A minor explosion at the plant, caused by a Taurus fiddling with large blue and green levers that they should have known better not to have been playing with, so says a Leo, rather annoyingly smugly, you might think.
So annoyingly that a Virgo and two Gemini conspire to leap out and beat the smug Leo to a small mushy pulp hide behind a cardboard box largely untouched by the explosion and filled with some stuff that goes *clink* when you bump up against it and a Capricorn passes a comment, coming up behind the three crouched behind the box that occasionally makes *clink* noises when they bump up against it. This comment comes off as smug as well, and the trio forgo the Leo-beating and begin thwacking the Capricorn about the head with a rather shocked Cancer, who happened to be passing by, and is of the right build to serve as a proper thwacking tool, much to their dismay, as it seems to happen, especially since they began working at this plant.
The Leo, ignorant of the spectre (now gone off and visiting someone else) of a beating, leaves their scoffing at the Taurus' mistake and bumps into a Pisces, literally, bumping them, also literally, into the box that goes *clink* (or *klink*, I suppose), which tips over, in the process of which going *clink* rather urgently, *thump* when it rolls (impressive for a box-like entity) over an Aries, who goes *oof* and wheezes a bit but is really just playing for sympathy, if you ask the stars' opinion, which you presumably are, reading the horoscopes as you are, and a Libra, disappointed at missing out on the Virgo and two Gemini's adventures of earlier, kicks the Aries once for being a wimp, but only once, because they trip in the process of readying a second kick and roll down a set of stairs and out on to the lawn, still smoking slightly (and alliteratively) from the earlier explosion (the lawn, not the Libra).

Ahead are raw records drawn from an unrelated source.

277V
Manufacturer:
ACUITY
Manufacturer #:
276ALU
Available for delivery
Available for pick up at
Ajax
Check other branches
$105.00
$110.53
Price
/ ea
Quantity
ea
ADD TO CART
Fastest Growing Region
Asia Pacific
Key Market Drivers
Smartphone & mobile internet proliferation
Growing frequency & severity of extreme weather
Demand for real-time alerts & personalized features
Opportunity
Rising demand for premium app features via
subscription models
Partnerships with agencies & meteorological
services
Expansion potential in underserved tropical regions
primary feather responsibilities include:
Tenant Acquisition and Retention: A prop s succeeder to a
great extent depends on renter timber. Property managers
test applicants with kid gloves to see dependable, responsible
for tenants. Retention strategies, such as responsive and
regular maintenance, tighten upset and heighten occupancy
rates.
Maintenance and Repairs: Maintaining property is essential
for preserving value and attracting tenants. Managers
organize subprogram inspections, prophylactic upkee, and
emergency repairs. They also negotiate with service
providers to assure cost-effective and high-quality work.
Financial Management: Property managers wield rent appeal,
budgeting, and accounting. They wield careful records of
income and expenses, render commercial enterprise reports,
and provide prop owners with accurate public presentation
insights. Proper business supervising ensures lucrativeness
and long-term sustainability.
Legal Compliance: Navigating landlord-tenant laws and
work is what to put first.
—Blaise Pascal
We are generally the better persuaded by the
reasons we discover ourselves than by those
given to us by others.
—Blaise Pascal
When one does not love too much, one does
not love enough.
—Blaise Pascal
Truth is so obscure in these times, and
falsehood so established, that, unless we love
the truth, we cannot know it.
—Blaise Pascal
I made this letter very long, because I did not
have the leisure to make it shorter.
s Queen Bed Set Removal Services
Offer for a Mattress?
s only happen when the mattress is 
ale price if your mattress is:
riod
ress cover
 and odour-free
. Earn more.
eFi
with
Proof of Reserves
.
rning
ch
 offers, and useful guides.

A Scorpio pleads with a Sagittarius to acknowledge their existence, but the Sagittarius whispers through the side of their mouth that they can't, as they're not on break and not supposed to talk unless they're on break, even if there has recently been a minor explosion in the plant, and that they've heard of massive penalties for talking to Scorpios from the Board of Horoscopal and Referential Integrity. Another small explosion, possibly triggered by the omnipotent Board of Horoscopal Integrity and Small Sheep, sends both the Sagittarius and Scorpio scurrying, but still working, as they've not heard the official explosion whistle, nor have any alarms signalling work to stop sounded.
Luckily, it was only a processed cheese plant, and the one Aquarius at the plant (hired mostly for diversification purposes), happily munches on crackers slathered with cheese from the mounds of processed cheese dripping from most surfaces in the plant.